St Vedast, Foster Lane, at the back of the 1900 General Post Office, destroyed in the Great Fire and rebuilt by Wren, was one of the thirty-four churches which, marked out for destruction by the Union of Benefices Act, escaped the spoiler in consequence of a petition presented to the House of Commons by the Institute of Architects, who held a meeting at the top of St. Paul's to determine which of the various towers and steeples spread beneath them in wonderful confusion, should be spared.

St Vedast, it appears, was a native of Perigord, and Bishop of Arras, in France, and died A.D.540.

According to the Rev. W. S. Simpson, D.D., who seems to have expended much erudition in his researches into the history of this Saint, the dedication to St. Vedast is one of the rarest in England.

Over the west door of the church is a curious old allegorical bas-relief representing "Religion and Charity."

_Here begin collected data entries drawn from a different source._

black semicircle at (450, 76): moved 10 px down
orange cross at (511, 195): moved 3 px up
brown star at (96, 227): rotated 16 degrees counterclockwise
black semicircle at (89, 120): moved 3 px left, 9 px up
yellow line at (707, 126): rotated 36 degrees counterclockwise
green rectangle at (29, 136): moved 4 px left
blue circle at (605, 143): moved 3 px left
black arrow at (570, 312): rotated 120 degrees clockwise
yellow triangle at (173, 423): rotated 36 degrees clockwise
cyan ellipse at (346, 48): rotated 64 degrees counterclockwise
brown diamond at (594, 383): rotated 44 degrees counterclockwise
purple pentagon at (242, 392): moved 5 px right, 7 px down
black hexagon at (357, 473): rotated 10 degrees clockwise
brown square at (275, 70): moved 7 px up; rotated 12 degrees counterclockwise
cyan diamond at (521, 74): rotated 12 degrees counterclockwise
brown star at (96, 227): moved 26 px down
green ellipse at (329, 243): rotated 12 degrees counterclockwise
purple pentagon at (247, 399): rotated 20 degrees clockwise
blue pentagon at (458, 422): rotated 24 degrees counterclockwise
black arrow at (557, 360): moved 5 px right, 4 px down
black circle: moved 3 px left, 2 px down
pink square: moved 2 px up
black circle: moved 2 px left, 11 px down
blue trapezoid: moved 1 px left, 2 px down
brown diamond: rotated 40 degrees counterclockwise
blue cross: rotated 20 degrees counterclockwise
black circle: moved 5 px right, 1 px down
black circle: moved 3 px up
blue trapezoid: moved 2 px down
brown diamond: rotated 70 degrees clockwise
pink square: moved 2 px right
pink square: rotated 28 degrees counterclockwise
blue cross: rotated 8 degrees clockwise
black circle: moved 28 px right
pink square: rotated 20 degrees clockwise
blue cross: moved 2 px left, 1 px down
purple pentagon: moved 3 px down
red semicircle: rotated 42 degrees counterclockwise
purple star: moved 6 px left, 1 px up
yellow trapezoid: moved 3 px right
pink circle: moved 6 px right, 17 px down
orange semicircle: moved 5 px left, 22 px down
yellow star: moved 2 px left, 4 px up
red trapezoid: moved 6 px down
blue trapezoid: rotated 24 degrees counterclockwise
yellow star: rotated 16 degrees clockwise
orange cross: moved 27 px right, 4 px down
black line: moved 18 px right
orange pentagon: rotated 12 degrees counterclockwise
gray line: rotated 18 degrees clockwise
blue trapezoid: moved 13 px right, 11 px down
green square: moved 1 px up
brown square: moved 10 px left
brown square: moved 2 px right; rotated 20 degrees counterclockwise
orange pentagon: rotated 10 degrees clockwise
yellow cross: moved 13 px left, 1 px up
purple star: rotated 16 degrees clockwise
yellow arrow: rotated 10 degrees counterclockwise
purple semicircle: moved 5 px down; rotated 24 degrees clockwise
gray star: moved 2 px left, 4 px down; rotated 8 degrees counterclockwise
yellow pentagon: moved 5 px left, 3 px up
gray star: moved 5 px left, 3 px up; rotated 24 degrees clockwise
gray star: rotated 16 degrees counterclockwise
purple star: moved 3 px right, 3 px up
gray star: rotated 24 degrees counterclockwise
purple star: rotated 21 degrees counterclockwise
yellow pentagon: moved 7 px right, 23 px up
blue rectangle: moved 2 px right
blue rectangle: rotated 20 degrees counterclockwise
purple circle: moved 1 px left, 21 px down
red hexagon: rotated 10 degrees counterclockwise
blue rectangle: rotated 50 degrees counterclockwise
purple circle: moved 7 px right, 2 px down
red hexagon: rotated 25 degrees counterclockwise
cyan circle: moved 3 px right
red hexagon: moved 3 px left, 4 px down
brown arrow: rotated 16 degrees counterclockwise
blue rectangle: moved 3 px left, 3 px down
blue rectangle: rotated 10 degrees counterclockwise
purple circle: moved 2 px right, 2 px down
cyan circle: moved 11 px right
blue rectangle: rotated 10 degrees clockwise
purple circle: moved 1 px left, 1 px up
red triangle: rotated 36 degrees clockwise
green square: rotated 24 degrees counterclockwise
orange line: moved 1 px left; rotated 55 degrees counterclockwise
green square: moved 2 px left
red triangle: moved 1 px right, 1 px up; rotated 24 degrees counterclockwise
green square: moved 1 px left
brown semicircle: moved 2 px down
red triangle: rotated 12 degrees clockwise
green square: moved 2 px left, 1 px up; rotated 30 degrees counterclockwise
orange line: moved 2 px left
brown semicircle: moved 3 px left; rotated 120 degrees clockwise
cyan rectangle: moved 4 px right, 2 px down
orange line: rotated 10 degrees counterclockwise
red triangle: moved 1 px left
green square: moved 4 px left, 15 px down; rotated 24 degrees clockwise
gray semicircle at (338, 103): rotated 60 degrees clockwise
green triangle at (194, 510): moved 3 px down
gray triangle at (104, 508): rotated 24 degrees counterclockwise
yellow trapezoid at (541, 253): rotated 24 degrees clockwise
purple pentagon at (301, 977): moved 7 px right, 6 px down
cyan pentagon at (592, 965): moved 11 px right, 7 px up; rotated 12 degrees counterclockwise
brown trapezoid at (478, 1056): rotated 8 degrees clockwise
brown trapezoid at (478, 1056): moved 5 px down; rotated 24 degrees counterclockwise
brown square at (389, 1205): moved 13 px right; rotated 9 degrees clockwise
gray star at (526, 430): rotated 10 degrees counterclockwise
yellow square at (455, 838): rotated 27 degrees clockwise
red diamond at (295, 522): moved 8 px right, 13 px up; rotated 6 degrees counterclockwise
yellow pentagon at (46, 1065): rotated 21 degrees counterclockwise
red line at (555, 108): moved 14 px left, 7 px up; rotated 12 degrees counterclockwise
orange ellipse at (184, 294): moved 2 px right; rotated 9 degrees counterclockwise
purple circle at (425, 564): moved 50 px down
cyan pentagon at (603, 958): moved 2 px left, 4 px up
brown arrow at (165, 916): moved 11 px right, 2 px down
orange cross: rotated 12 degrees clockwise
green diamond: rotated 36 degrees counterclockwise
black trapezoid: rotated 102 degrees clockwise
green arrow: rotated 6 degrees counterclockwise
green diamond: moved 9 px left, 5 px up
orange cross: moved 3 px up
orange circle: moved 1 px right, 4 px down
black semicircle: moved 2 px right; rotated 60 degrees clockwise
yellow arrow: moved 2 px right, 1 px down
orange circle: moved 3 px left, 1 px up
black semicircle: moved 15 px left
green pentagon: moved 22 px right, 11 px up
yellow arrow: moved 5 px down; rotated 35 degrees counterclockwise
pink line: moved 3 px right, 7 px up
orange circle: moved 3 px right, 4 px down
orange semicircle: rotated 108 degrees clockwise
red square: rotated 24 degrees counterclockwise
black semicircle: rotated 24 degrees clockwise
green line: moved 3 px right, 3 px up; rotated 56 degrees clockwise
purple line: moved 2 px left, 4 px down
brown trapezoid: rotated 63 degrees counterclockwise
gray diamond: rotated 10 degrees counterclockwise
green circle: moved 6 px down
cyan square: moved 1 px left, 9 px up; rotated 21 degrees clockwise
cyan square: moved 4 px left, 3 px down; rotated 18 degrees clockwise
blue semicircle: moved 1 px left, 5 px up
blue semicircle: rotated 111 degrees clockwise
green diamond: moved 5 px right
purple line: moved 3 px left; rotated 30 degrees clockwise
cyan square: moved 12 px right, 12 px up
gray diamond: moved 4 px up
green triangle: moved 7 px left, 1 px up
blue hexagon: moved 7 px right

The interior of the building was interesting and worth exploring; while the oak altar-piece would repay close examination; the unique feature, however, of St. Vedast was its clock, the only one in any London church without a face, a small shrill bell, supernumerary to the peal of six, proclaiming the passing hours; the works were there, but the dial had never recorded "the inaudible and remorseless footfall of time."

Ecclesiastical associations surround Vedast, and the three great piles of buildings which now comprise the Metropolitan "Temple of Letters."

The old Post Office was built upon the site of the sanctuary of St. Martin's-le-Grand, and within a hundred yards of it were grouped the plain brick meeting-house-looking church of St. Botolph Without, Aldersgate, and the unpretentious structure with the long quaint name, "St Anne and St. Agnes with St. John Zachary."